One of the things he wrote about recently was his success with his blog and what the trick to having a successful blog is. The part that struck a chord with me was the frequency: he suggested that you pick a scheduled number of posts and stick with it.
After reading this, I realized that I had been neglecting my blog; while I do not write about a specific topic, and the audience I really write for is mostly just myself, I felt that I would benefit from the discipline of writing a predetermined number of times per week. Additionally, I do enjoy writing and story-telling and a schedule would encourage me to take the time to do something I enjoy.

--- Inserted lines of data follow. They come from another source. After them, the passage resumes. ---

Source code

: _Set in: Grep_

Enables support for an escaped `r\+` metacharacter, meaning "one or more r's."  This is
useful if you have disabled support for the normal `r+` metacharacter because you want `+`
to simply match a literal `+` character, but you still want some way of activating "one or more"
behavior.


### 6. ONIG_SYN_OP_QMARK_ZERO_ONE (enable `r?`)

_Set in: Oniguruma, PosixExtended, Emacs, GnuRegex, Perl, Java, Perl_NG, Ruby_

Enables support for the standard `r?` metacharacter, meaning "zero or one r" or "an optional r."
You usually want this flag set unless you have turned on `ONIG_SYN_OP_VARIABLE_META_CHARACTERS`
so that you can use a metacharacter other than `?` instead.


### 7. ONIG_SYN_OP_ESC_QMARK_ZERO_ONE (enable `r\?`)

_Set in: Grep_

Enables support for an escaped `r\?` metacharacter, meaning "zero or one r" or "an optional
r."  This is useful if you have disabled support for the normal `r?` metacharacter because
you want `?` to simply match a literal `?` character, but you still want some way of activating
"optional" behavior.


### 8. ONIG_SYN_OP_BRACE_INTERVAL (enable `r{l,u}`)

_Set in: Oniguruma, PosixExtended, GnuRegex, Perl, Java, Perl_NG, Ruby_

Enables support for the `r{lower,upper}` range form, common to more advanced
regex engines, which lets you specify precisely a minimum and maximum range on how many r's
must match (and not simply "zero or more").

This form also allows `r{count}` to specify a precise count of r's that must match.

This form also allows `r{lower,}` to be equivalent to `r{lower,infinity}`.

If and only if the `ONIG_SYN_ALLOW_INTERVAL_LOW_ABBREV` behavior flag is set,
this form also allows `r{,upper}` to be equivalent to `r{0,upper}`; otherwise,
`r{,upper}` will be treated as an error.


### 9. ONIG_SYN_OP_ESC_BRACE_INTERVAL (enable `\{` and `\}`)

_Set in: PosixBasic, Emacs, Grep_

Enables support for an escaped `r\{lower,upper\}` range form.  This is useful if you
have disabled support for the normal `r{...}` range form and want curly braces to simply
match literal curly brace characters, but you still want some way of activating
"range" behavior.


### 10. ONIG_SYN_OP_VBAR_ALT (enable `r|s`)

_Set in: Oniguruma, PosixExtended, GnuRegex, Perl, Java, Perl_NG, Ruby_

Two weeks ago, I decided to revamp my blog and also picked a posting schedule: I am posting three times a week, preferably on Mondays, Wednesdays and Fridays. Thus far, I have not missed a day. I think part of my success comes from several things: the first is that, with a schedule, I now have a target posting deadline in mind, and I will start a day or two before I actually post; this gives me plenty of time to formulate an idea for a post and to fill it out in time to meet my schedule.
The second is that I only write about one thing per post now; previously, I would notice that I hadn't posted in a long while and try to cram everything I had to say into one post. This would leave me without anything to say for the next post, and there would be a large gap between posts, again.
The third is that I am less picky about the final result. I don't mean to say that quality isn't important, but not every post has to be a perfect dissertation on a topic of utmost urgency and importance. I am much more likely to post now that I don't feel like I need to be profound.